Refinancing ticked up as 30-year rates eased to a one-month low

Mortgage activity picks up for first time in five weeks as rates fall

Mortgage demand in the United States edged higher in early April as a modest drop in rates drew existing borrowers back to the refinance window while prospective buyers largely stayed on the sidelines.

Data from the Mortgage Bankers Association (MBA) showed overall applications rose 1.8% in the week ending April 10. That's the first increase in five weeks after a 0.8% decline the week before.

Refinance activity climbed 5% and was 15% higher than the same week a year earlier, while the seasonally adjusted purchase index slipped 1% and sat 3% below year-ago levels.

The average contract rate on a 30-year fixed mortgage with conforming balances fell to 6.42% from 6.51%, its lowest reading in about a month.

MBA’s Vice President and Deputy Chief Economist Joel Kan tied the move directly to geopolitical tensions and their impact on bond markets.
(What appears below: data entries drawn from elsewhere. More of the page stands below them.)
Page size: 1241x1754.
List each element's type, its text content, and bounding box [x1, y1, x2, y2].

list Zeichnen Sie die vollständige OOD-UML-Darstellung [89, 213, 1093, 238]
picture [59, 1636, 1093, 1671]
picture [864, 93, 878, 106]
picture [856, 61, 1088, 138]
“Given the evolving situation in the Middle East and its impact on energy and commodity prices, mortgage rates declined last week. The 30-year fixed rate decreased to 6.42%, its lowest level in a month,” Kan said.

“This dip in rates helped to support an increase in conventional refinance applications, which had declined for five consecutive weeks,” Kan said.

“Purchase activity remained subdued as potential homebuyers remained hesitant given the current economic uncertainty, which kept purchase applications below last year’s level for the second consecutive week.”

Refi share climbs as government demand softens

The refinance share of activity increased to 45.5% of total applications, up from 44.3% the prior week.

Adjustable-rate mortgages accounted for 8.4% of applications, reflecting limited appetite for rate risk even as 5/1 ARM rates held around the mid 5% range.

Conventional purchase applications were flat week over week. “FHA and VA purchase applications declined,” Kan said, as the FHA share of total volume slipped to 18.2% and VA share to 15.7%, while USDA business held at 0.5%.

Rates ease from recent highs, but buyers stayed cautious

The latest MBA figures arrived after several weeks in which long-term US mortgage rates climbed to their highest levels in nearly seven months before easing slightly in early April, according to recent Freddie Mac data and other market surveys. Those moves echoed the volatility in Treasury yields as investors reacted to the Iran conflict and swings in oil prices.

In a separate release on new-home demand in March, the MBA’s Builder Application Survey showed applications for loans on newly built homes rose 11% year over year and 26% from February, hitting the highest index level since that survey began in 2012.

Kan said that buyers were drawn to move-in-ready inventory and government-backed loans as they looked for affordability in a higher-rate environment.

Modest rate relief continues to unlock activity from rate-sensitive refinancers. Purchase demand, however, remains constrained by affordability, economic uncertainty and uneven inventory.

As a result, incremental rate moves – rather than broad enthusiasm from buyers – are likely to dictate spring volume.